More than 40 proteins have been identified in the Drosophila Hippo pathway. Growth promoting proteins are depicted in red and growth repressors in blue. Many upstream regulatory proteins control activity of core kinase cassette proteins such as the Hippo kinase (Hpo), Salvador (Sav), Mob as tumour suppressor (Mats) and Warts (Wts). The Wts kinase represses tissue growth through phosphorylation-dependent inhibition of Yorkie (Yki). Some Hippo pathway proteins bypass the core kinase cassette and regulate Yki directly. When nuclear, Yki can activate different transcription factors to promote tissue growth. Other abbreviations: aPKC, atypical protein kinase C; App, approximated; Crb, Crumbs; D, Dachs; Dco, Discs overgrown; Dlg, Discs large; Ds, Dachsous; Ed, Echinoid; Ex, Expanded; Fj, Four-jointed; Ft, Fat; Hipk, Homeodomain-interacting protein kinase; Hth, Homothorax; Jub, Ajuba LIM protein; Lft, Lowfat; Lgl, Lethal giant larvae; Mad, Mothers against Decapentaplegic; Mask, Multiple Ankyrin repeats Single KH domain; Mer, Merlin; Mnb, Minibrain; Mop, Myopic; RASSF, Ras-association family; Riq, Riquiqui; Scrib, Scribble; Sd, Scalloped; STRIPAK, Striatin-interacting phosphatase and kinase; Tao-1, Thousand and one amino acid protein; Tgi, Tondu domain-containing Growth Inhibitor; Tsh, Teashirt; Wbp2, WW domain binding protein 2; Zyx, Zyxin. This figure was modified from an earlier publication (Harvey and Hariharan 2012).

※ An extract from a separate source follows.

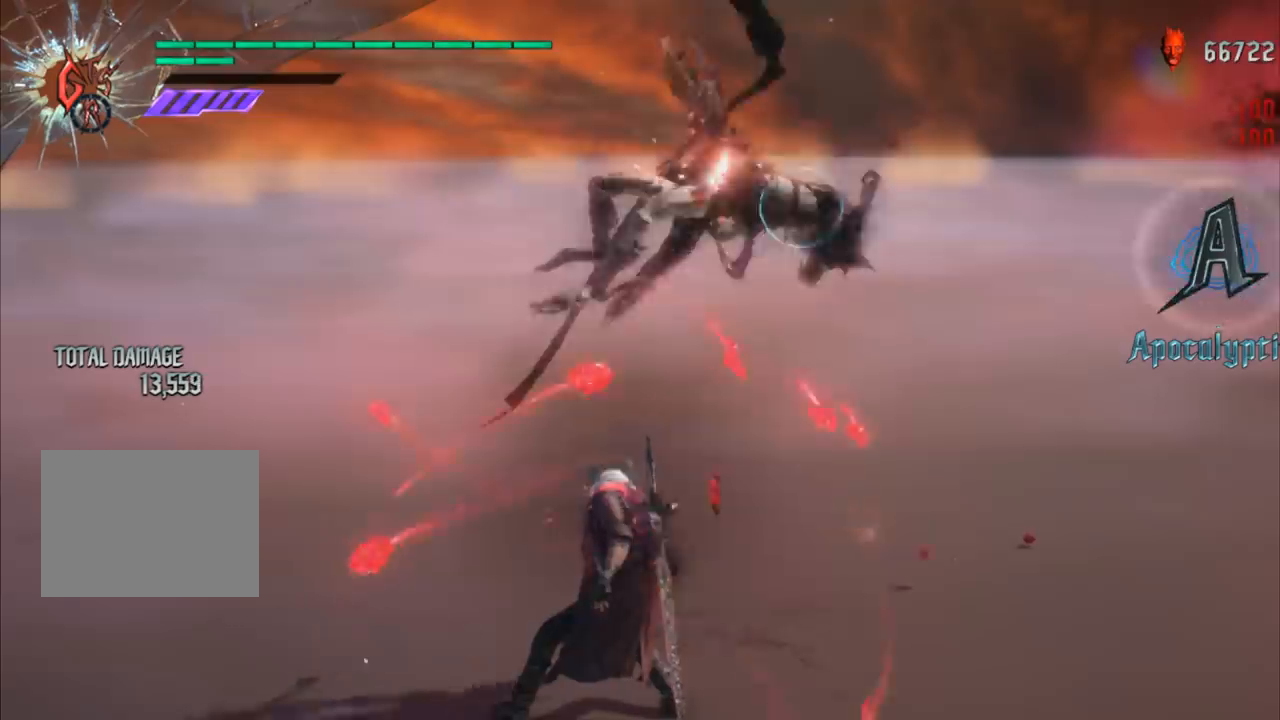
{"buttons": ["R1"], "left_stick": "center", "right_stick": "center", "events": []}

The Hippo pathway controls organ size by promoting cell growth and cell proliferation, and inhibiting apoptosis. Later studies also defined important roles for Hippo pathway components in both differentiation and morphogenesis. More than 40 proteins have been identified in both the Drosophila and human Hippo pathways (Fig. 2). For detailed reviews, see (Pan 2010; Halder and Johnson 2011; Zhao et al. 2011; Staley and Irvine 2012; Enderle and McNeill 2013; Harvey et al. 2013; Yu and Guan 2013). The pathway can be classified into three main parts: a central core kinase cassette, downstream transcriptional regulatory proteins and multiple upstream regulatory proteins. Core kinase cassette proteins are the kinases, Warts (Wts) and Hippo (Hpo), and the adaptor proteins, Salvador (Sav) and Mob as tumor suppressor (Mats). They act together to repress tissue growth by phosphorylating and repressing the key transcriptional co-activator Yorkie (Yki). Yki promotes tissue growth and survival in conjunction with several DNA-binding transcription factors, including Scalloped (Sd) Homothorax, and Mad. When not activated by Yki, Sd can act as a transcriptional repressor in conjunction with the Tondu-domain protein Tgi (Koontz et al. 2013).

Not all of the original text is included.